Anyone tried inference with v3 trained model via git. I am getting RuntimeError: The size of tensor a (397) must match the size of tensor b (200) at non-singleton dimension 3 for the image which I passed to the model.
@wolfshow

It is hard to locate the cause of errors and debug without error stack traces.
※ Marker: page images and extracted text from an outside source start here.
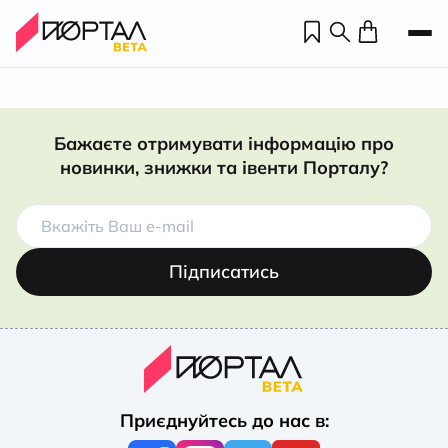
Бажаєте отримувати інформацію про
новинки, знижки та івенти Порталу?
Підписатись
Н
П
Приєднуйтесь до нас в:
н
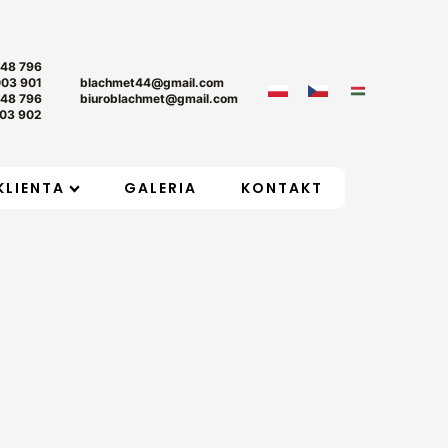
+48 796
003 901
blachmet44@gmail.com
+48 796
biuroblachmet@gmail.com
03 902
KLIENTA
GALERIA
KONTAKT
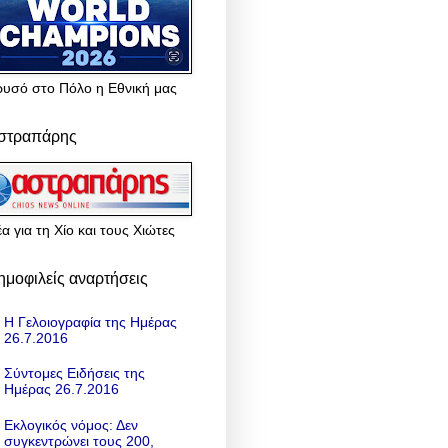
ρυσό στο Πόλο η Εθνική μας
στραπάρης
α για τη Χίο και τους Χιώτες
ημοφιλείς αναρτήσεις
Η Γελοιογραφία της Ημέρας
26.7.2016
Σύντομες Ειδήσεις της
Ημέρας 26.7.2016
Εκλογικός νόμος: Δεν
συγκεντρώνει τους 200,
It would be helpful to provide more information about your running command, your inference task, the exact error line, and the full error stack trace.

batchd_cls = process_in_batches(data[start_pos: end_pos],image)
File "form_test_new.py", line 129, in process_in_batches
outputs = model(input_ids=batch_input_ids, bbox=bbox, attention_mask=batch_attention_mask,labels=None,images=image)
File "/anaconda/envs/layoutlmv3/lib/python3.7/site-packages/torch/nn/modules/module.py", line 1102, in _call_impl
return forward_call(*input, **kwargs)
File "/anaconda/envs/layoutlmv3/lib/python3.7/site-packages/layoutlmft/models/layoutlmv3/modeling_layoutlmv3.py", line 1050, in forward
images=images,
File "/anaconda/envs/layoutlmv3/lib/python3.7/site-packages/torch/nn/modules/module.py", line 1102, in _call_impl
return forward_call(*input, **kwargs)
File "/anaconda/envs/layoutlmv3/lib/python3.7/site-packages/layoutlmft/models/layoutlmv3/modeling_layoutlmv3.py", line 949, in forward
Wp=Wp,
File "/anaconda/envs/layoutlmv3/lib/python3.7/site-packages/torch/nn/modules/module.py", line 1102, in _call_impl
return forward_call(*input, **kwargs)
File "/anaconda/envs/layoutlmv3/lib/python3.7/site-packages/layoutlmft/models/layoutlmv3/modeling_layoutlmv3.py", line 643, in forward
rel_2d_pos=rel_2d_pos,
File "/anaconda/envs/layoutlmv3/lib/python3.7/site-packages/torch/nn/modules/module.py", line 1102, in _call_impl
return forward_call(*input, **kwargs)
File "/anaconda/envs/layoutlmv3/lib/python3.7/site-packages/layoutlmft/models/layoutlmv3/modeling_layoutlmv3.py", line 442, in forward
rel_2d_pos=rel_2d_pos,
File "/anaconda/envs/layoutlmv3/lib/python3.7/site-packages/torch/nn/modules/module.py", line 1102, in _call_impl
return forward_call(*input, **kwargs)
File "/anaconda/envs/layoutlmv3/lib/python3.7/site-packages/layoutlmft/models/layoutlmv3/modeling_layoutlmv3.py", line 403, in forward
rel_2d_pos=rel_2d_pos,
File "/anaconda/envs/layoutlmv3/lib/python3.7/site-packages/torch/nn/modules/module.py", line 1102, in _call_impl
return forward_call(*input, **kwargs)
File "/anaconda/envs/layoutlmv3/lib/python3.7/site-packages/layoutlmft/models/layoutlmv3/modeling_layoutlmv3.py", line 331, in forward
attention_scores = attention_scores + attention_mask
RuntimeError: The size of tensor a (397) must match the size of tensor b (200) at non-singleton dimension 3
Processing - 8 / 1363
^CTraceback (most recent call last):
File "form_test_new.py", line 161, in
image, size = load_image(img_path)
File "/anaconda/envs/layoutlmv3/lib/python3.7/site-packages/layoutlmft/data/image_utils.py", line 26, in load_image
image = torch.tensor(img_trans.apply_image(image).copy()).permute(2, 0, 1) # copy to make it writeable
File "/anaconda/envs/layoutlmv3/lib/python3.7/site-packages/fvcore/transforms/transform.py", line 297, in
return lambda x: self._apply(x, name)
File "/anaconda/envs/layoutlmv3/lib/python3.7/site-packages/fvcore/transforms/transform.py", line 291, in _apply
x = getattr(t, meth)(x)
File "/anaconda/envs/layoutlmv3/lib/python3.7/site-packages/detectron2/data/transforms/transform.py", line 121, in apply_image
pil_image = Image.fromarray(img)
File "/anaconda/envs/layoutlmv3/lib/python3.7/site-packages/PIL/Image.py", line 2945, in fromarray
obj = obj.tobytes()
KeyboardInterrupt
@HYPJUDY

According to the message of

attention_scores = attention_scores + attention_mask
RuntimeError: The size of tensor a (397) must match the size of tensor b (200) at non-singleton dimension 3

it seems that one of attention_scores or attention_mask does not take into count the image size, i.e. 197 = 14 x 14 + 1 = 397 - 200.
For example, the error can occur if you input the image and text together into the model so the attention_scores has a size of 397 at dimension 3, but you do not consider the image to extend the size of attention_mask.